Second Sunday of Advent
In due course John the Baptist appeared; he preached in the wilderness of Judaea and this was his message: ‘Repent, for the kingdom of heaven is close at hand.’ This was the man the prophet Isaiah spoke of when he said:
A voice cries in the wilderness:
Prepare a way for the Lord,
make his paths straight.
This man John wore a garment made of camel-hair with a leather belt round his waist, and his food was locusts and wild honey. Then Jerusalem and all Judaea and the whole Jordan district made their way to him, and as they were baptised by him in the river Jordan they confessed their sins. But when he saw a number of Pharisees and Sadducees coming for baptism he said to them, ‘Brood of vipers, who warned you to fly from the retribution that is coming? But if you are repentant, produce the appropriate fruit, and do not presume to tell yourselves, “We have Abraham for our father,” because, I tell you, God can raise children for Abraham from these stones. Even now the axe is laid to the roots of the trees, so that any tree which fails to produce good fruit will be cut down and thrown on the fire. I baptise you in water for repentance, but the one who follows me is more powerful than I am, and I am not fit to carry his sandals; he will baptise you with the Holy Spirit and fire. His winnowing-fan is in his hand; he will clear his threshing-floor and gather his wheat into the barn; but the chaff he will burn in a fire that will never go out.’
Last week I forgot to wish you a Happy New Year.
The Church chooses these weeks of Advent to begin again;to turn again. You will notice that the mass books have changed and where we were once in Year C we are now in Year A. The years follow the three Gospels of Matthew, Mark and Luke.
The Church doesn’t even try to fit all of John into one year but keeps his writings for special occasions. For some feasts we only ever hear John’s voice but the rest of the year we get to hear similar accounts from three different people. Similar; but not the same. It seems that at no time could the Good News be constrained to a single account; the ministry of Jesus has never been reported through just one set of eyes; between the Gospels, Paul’s writings and the letters we have always heard the Good News in more ways than one.
Is this meant to confuse us; to keep us on our toes? Or does it reveal Jesus in a more human way? If any group of people were asked to talk about a friend there would be differences of opinion; of experience; of sharing.
Which is what the Gospels give us; which is why they are worth reading; not just listening to on a Sunday when you have missed the rest of the week – like watching a soap opera with missing episodes – but sitting and reading them as full accounts. Or even reading two or three side by side and noticing the nuances in the voices.
At Scripture we have started reading Mark’s Gospel which most scholars believe is Simon Peter’s memories of his time with Jesus.
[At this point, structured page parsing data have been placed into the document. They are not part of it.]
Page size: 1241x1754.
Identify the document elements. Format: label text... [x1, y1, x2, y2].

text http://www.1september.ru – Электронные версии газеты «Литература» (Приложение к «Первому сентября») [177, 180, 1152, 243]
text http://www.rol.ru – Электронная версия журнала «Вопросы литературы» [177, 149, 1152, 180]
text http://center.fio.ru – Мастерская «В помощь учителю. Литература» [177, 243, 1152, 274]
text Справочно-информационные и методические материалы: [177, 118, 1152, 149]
It is a short, energetic and deceptively simple Gospel, a bit like Simon Peter really.
Mark and Matthew seem very alike; perhaps because they are both Jews. Alike, but not the same.
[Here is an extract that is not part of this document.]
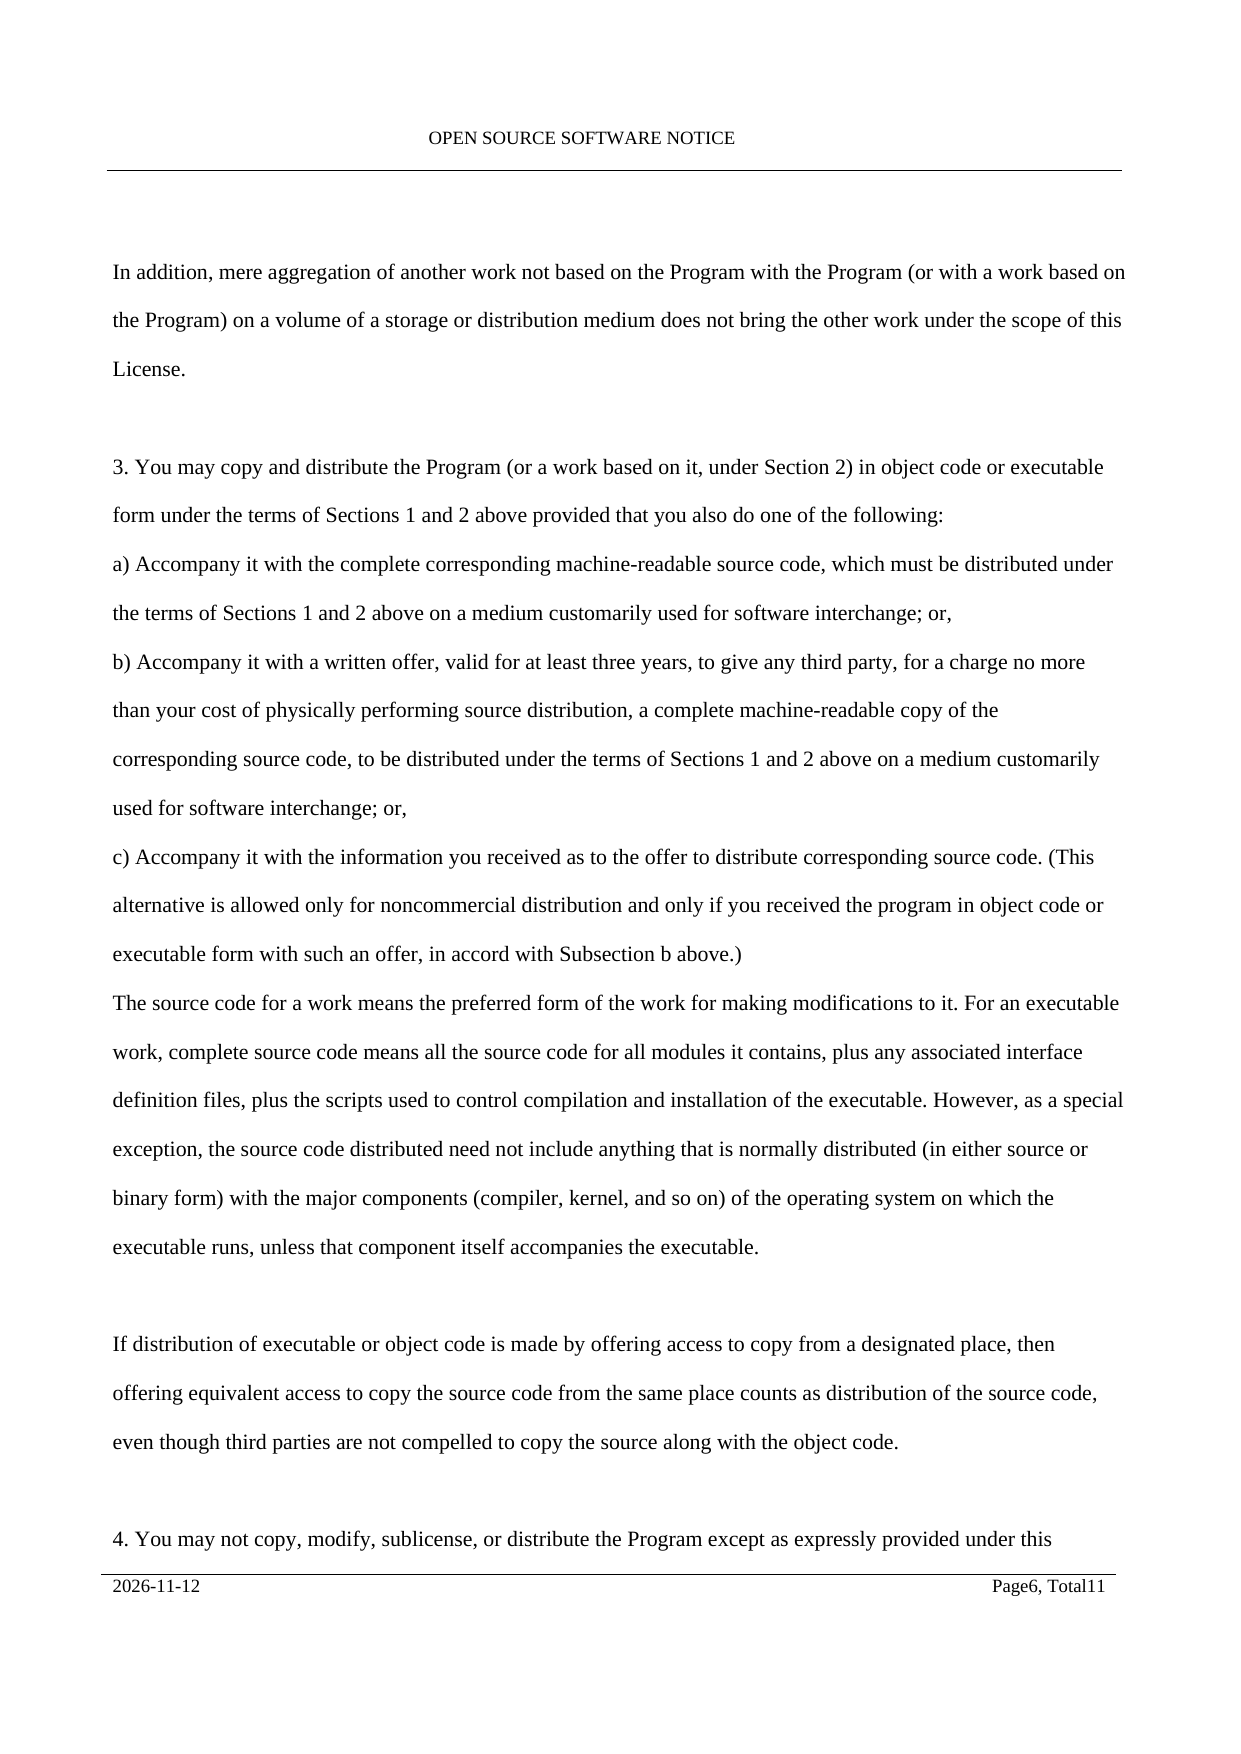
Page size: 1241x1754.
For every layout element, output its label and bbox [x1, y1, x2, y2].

Why am I talking about Mark when we are reading Matthew?
At the top of this page there is Matthew’s reading. The part of the passage that is in bold is virtually the same as Mark. Reading the other paragraphs; I would ask you - what has Matthew brought to the Gospel?
It seems he has brought anger and a need for retribution. Matthew’s people are suffering; they are being cast out of the Temple; they are told that they are no longer Jews. The Temple that has no more accepted Jesus after his death and resurrection than it did whilst he was standing before them. Matthew puts the words of his frustration into the mouth of the Baptist.
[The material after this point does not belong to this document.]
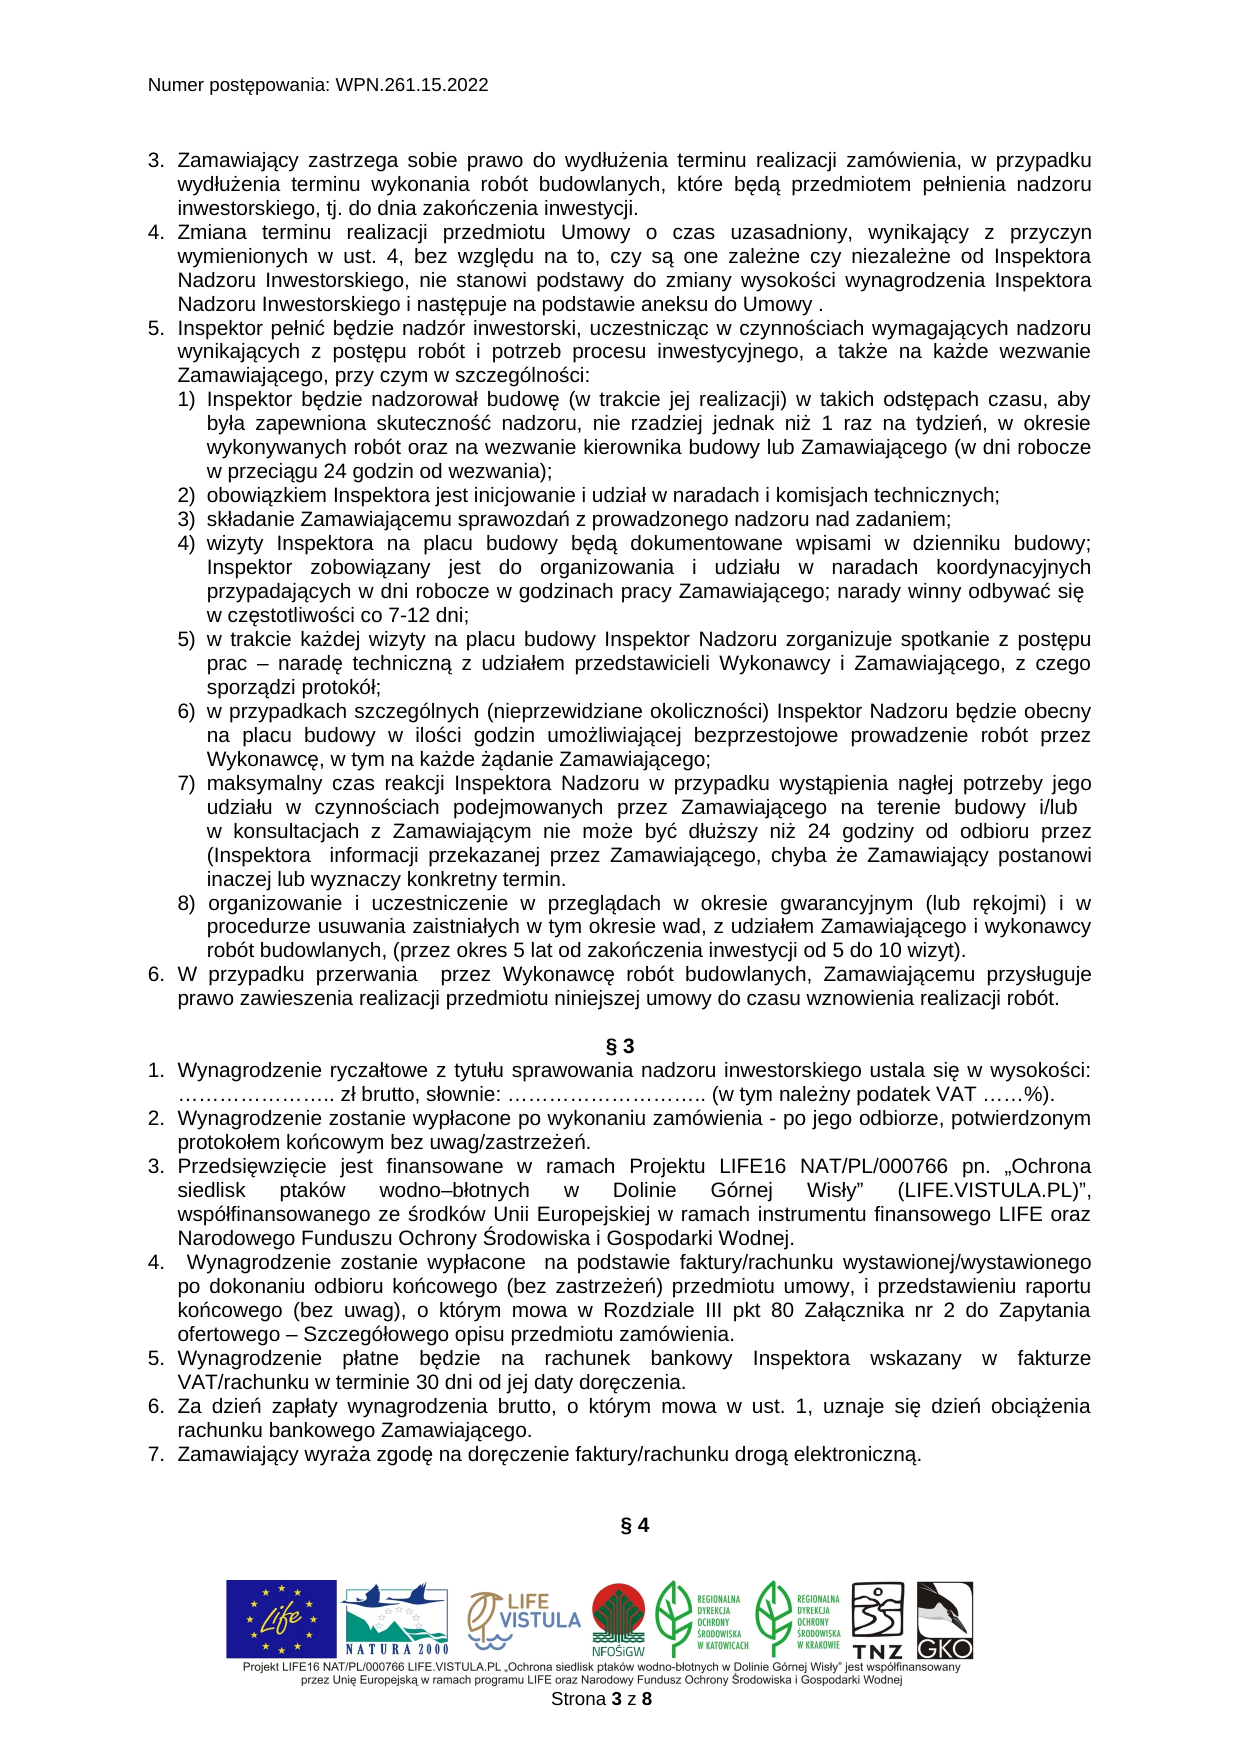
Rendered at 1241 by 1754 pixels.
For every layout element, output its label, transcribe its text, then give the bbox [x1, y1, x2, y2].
Mark’s words offer hope for everyone whilst Matthew’s point the finger of accusation and warning against those that caused him and his community so much pain.
And my question would be – are we ever guilty of using Scripture like that? Do we ever hear the Word of God promising forgiveness and grace and think about someone… ‘except for you’? Do we ever use the Good News as a weapon; to justify exclusion or judgement?
Matthew's words give us an understanding of the early church; its fears and its trials. He speaks up against those who have tormented them. Now that we are the 'organised church' which side of Matthew are we standing on.
At this time of Advent we listen to John calling us to ‘turn again’ – we all, always, live in need of God's grace - do we turn with joy that we are called by the Beloved or with a need to prove ourselves worthy of His promise?
Maybe the only important thing is that we turn.